Directions for this task ::
Gather every line in the material below that contains the word "maximum", and copy each one in full. Case counts, so a line matches only if it has the word in the same capitalization.

Input ::
········

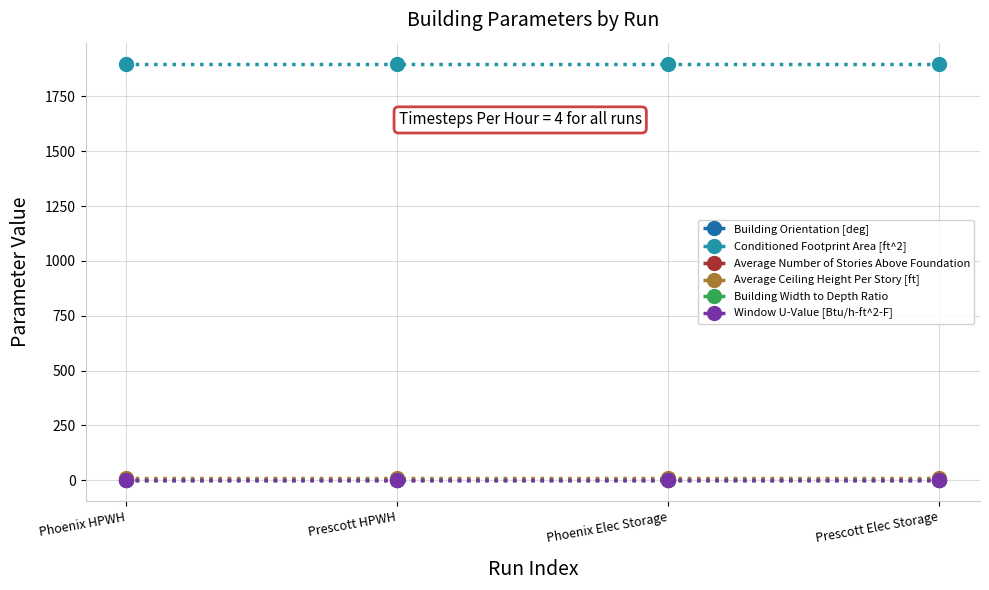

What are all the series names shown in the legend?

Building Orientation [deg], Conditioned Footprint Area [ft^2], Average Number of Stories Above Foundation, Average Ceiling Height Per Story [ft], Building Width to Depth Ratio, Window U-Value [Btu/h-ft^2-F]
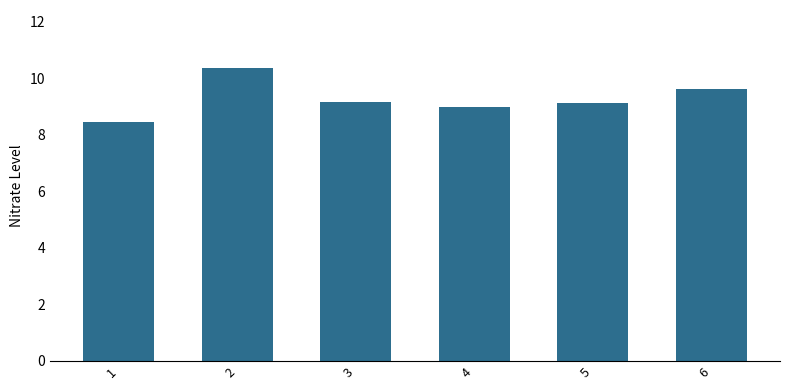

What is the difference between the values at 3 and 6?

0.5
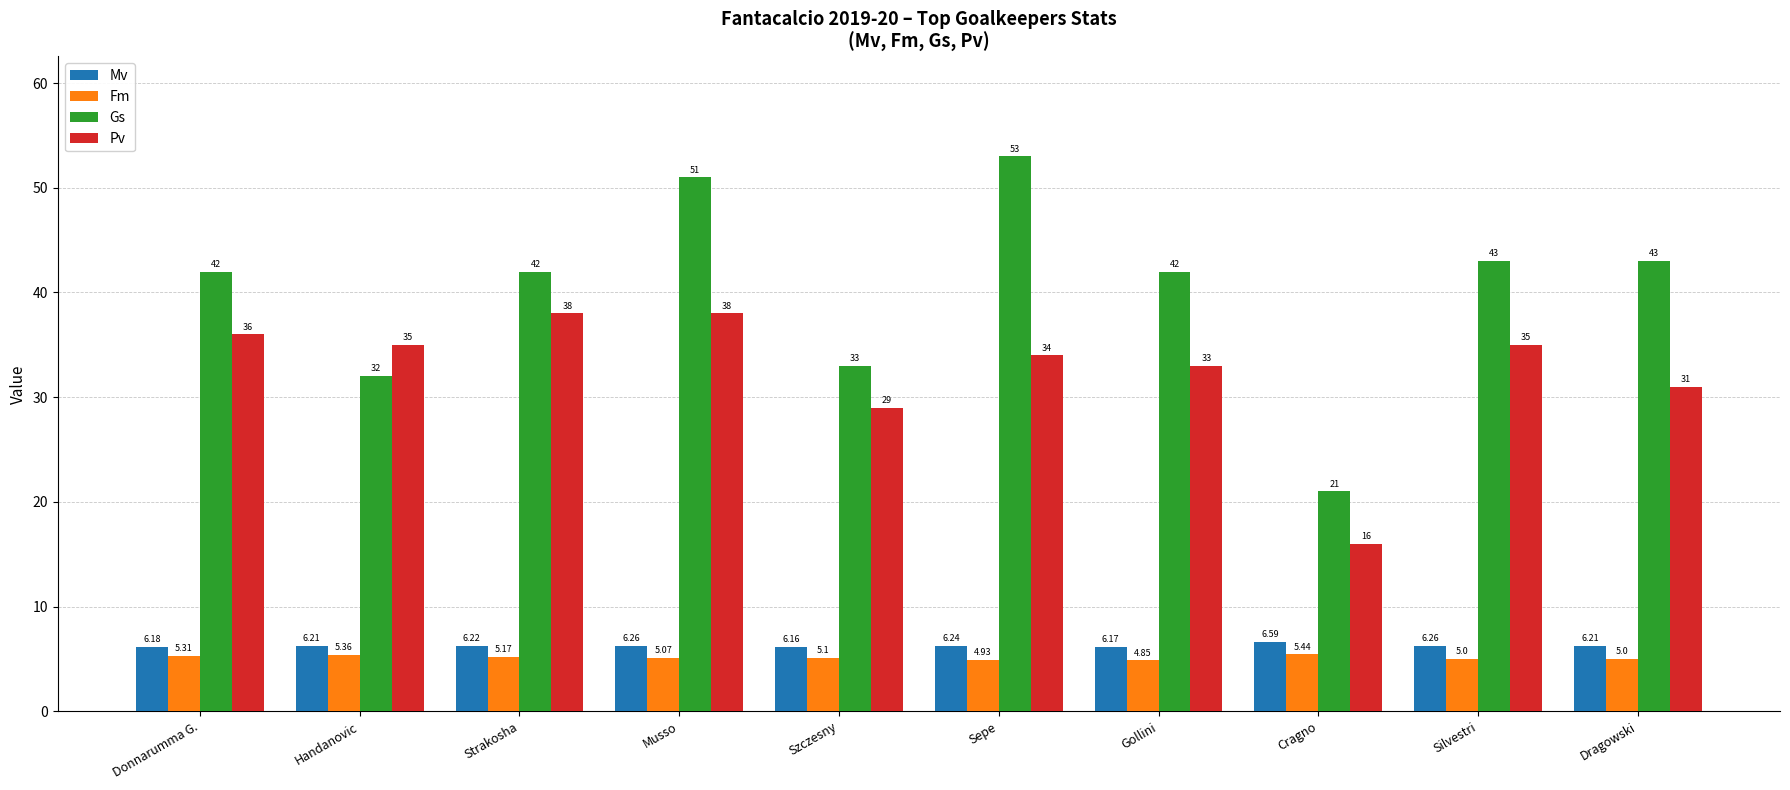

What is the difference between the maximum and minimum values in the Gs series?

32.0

········

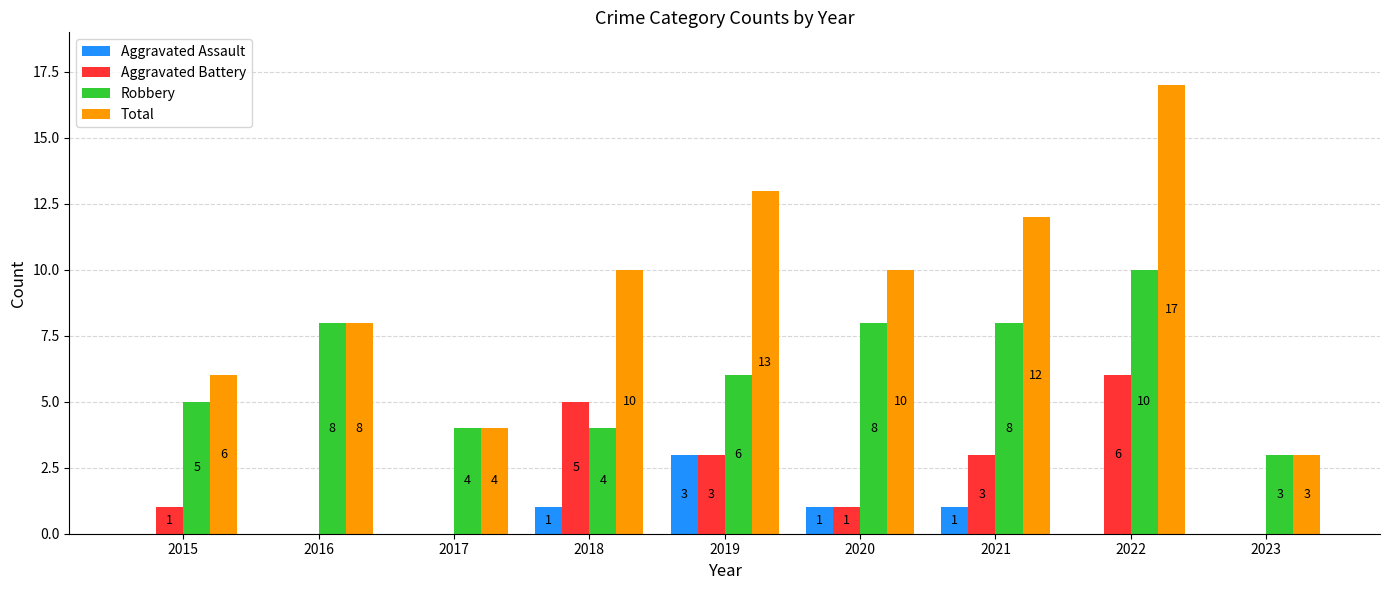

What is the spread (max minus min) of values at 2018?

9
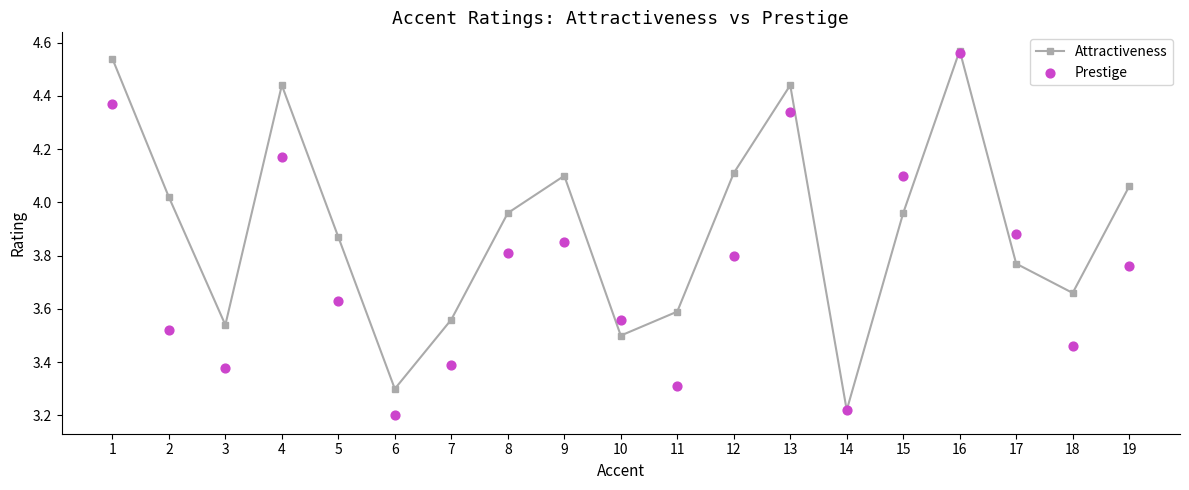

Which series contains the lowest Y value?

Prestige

········

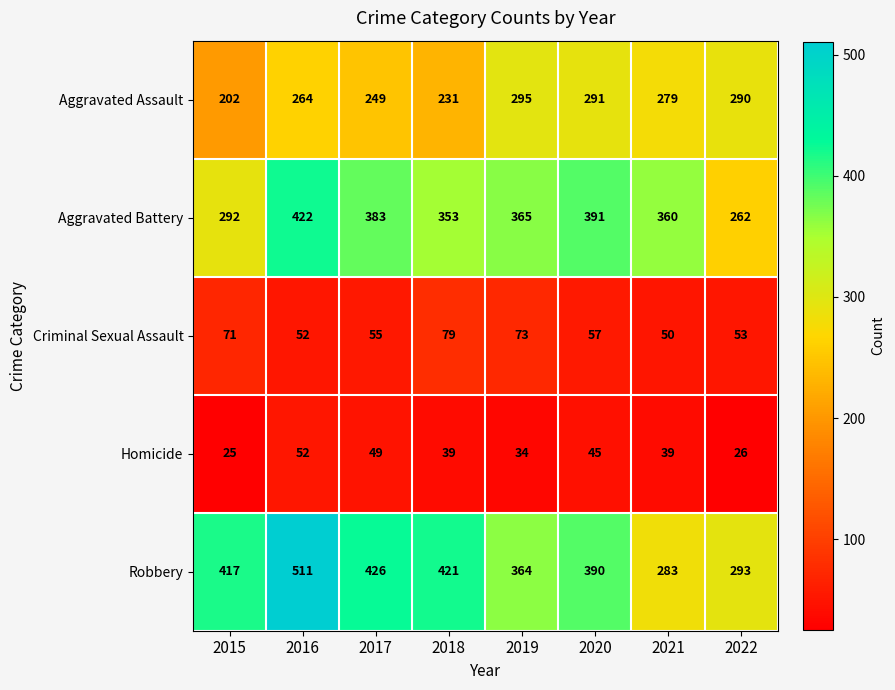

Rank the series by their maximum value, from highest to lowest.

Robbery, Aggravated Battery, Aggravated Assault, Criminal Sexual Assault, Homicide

········

Output below ::
What is the difference between the maximum and minimum values in the Gs series?
Rank the series by their maximum value, from highest to lowest.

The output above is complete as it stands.